Malik Agar, the leader of the Sudanese rebel alliance, the Sudan Revolutionary Front (SRF), on Tuesday said capabilities of the Sudanese people compounded by the growing networks seeking constitutional reforms and change will “depose” the Khartoum government.
“I do not doubt the capabilities of the Sudanese people to depose Bashir. They have demonstrated these capabilities in the past. They refused similar governments and removed them,” Agar said on Tuesday during an interview.
He explained that the government in Khartoum “does not value the life of the people.”

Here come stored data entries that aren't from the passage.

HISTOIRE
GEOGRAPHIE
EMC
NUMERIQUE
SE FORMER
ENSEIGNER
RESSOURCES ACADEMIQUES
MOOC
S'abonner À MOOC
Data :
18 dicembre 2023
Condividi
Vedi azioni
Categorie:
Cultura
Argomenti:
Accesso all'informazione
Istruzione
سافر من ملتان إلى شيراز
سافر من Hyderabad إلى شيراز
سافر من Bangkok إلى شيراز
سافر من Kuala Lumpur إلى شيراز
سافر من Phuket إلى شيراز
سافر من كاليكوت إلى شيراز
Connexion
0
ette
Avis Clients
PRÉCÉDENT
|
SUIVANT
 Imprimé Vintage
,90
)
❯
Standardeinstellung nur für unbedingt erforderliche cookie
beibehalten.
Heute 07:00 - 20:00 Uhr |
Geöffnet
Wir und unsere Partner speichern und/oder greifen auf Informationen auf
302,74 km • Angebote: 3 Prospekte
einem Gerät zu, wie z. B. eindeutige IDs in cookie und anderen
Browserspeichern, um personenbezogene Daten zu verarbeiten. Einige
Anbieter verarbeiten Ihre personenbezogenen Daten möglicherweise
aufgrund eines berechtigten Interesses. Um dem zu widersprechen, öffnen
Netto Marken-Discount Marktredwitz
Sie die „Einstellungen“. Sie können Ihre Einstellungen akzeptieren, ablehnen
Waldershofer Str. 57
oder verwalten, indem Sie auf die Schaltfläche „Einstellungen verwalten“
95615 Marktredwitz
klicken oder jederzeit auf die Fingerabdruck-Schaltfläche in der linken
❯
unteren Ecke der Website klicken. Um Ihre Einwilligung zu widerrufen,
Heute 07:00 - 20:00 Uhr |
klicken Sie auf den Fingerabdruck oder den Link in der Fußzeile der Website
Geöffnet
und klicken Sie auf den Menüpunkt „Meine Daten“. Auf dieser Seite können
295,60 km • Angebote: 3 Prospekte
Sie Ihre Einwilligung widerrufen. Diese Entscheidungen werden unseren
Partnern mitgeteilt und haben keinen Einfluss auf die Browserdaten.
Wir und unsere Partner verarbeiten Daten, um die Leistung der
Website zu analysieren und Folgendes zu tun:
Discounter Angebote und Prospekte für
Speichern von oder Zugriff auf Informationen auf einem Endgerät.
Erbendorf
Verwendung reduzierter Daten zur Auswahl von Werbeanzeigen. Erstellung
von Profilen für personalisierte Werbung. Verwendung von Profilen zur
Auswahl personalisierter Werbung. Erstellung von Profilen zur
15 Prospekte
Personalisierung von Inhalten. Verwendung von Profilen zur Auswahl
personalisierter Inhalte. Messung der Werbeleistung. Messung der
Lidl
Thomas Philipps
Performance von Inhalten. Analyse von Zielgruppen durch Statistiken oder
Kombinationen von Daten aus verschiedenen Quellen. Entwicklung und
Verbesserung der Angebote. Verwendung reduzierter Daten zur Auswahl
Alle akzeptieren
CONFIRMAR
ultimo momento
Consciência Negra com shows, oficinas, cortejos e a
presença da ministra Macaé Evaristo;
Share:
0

Sudan is witnessing since some two weeks a growing protest movement in protest to soaring inflation, rising prices of food and other essential commodities and new austerity measures to make up for a huge budget deficit in Sudan.
Initially started by Khartoum University students, the demonstrations are taking place in different Sudanese towns despite detention and torture of protesters by the security services.
He countered news reports quoting Sudanese President Omer Al-Bashir describing protests as “bubbles” limited to number of opposition supported members and networks of “disgruntled political leaders.”
“The protests have spread to several places across the country. If you have been following recent events in the country, you find that over the last six days, ordinary citizens have joined the protests and demonstrations. They went out in major cities in the country. They came out in Madani, in Sinar, in Shendi, in Port Sudan, in El-Obeid in Alhasahisa and elsewhere. Because they need reform and change,” Agar explained.
The SRF is a coalition between the rebel groups that fight Khartoum in Darfur, South Kordofan and Blue Nile, including: Justice and Equality Movement (JEM); Sudan Liberation Movement/Army – Abdel Wahid (SLM-AW/SLA-AW); Sudan Liberation Movement/Army – Minni Minnawi (SLM-MM/SLA-MM); and rebels from South Kordofan and Blue Nile States: Sudan People’s Liberation Movement – North (SPLM).
Agar said that members of opposition political parties joined the protests on June 22, after Friday prayers in Omdurman, Buri and Khartoum North.
As part of the government’s efforts to address this deficit, a plan was announced in early June to lift fuel and sugar subsidies. At the same time, taxes were increased on other essential commodities. These measures have already started to negatively impact the population, particularly the poor.
The austerity package includes downsizing of the government’s bureaucracy as well as cuts in the salaries and perks of senior state officials in order to make up for a budget deficit of US$2 billion.
Agar charged security forces of acting in collaboration with police of using excessive force to break up protests at universities throughout Sudan during protests in December 2011 and that, “this pattern has continued in the current protests.”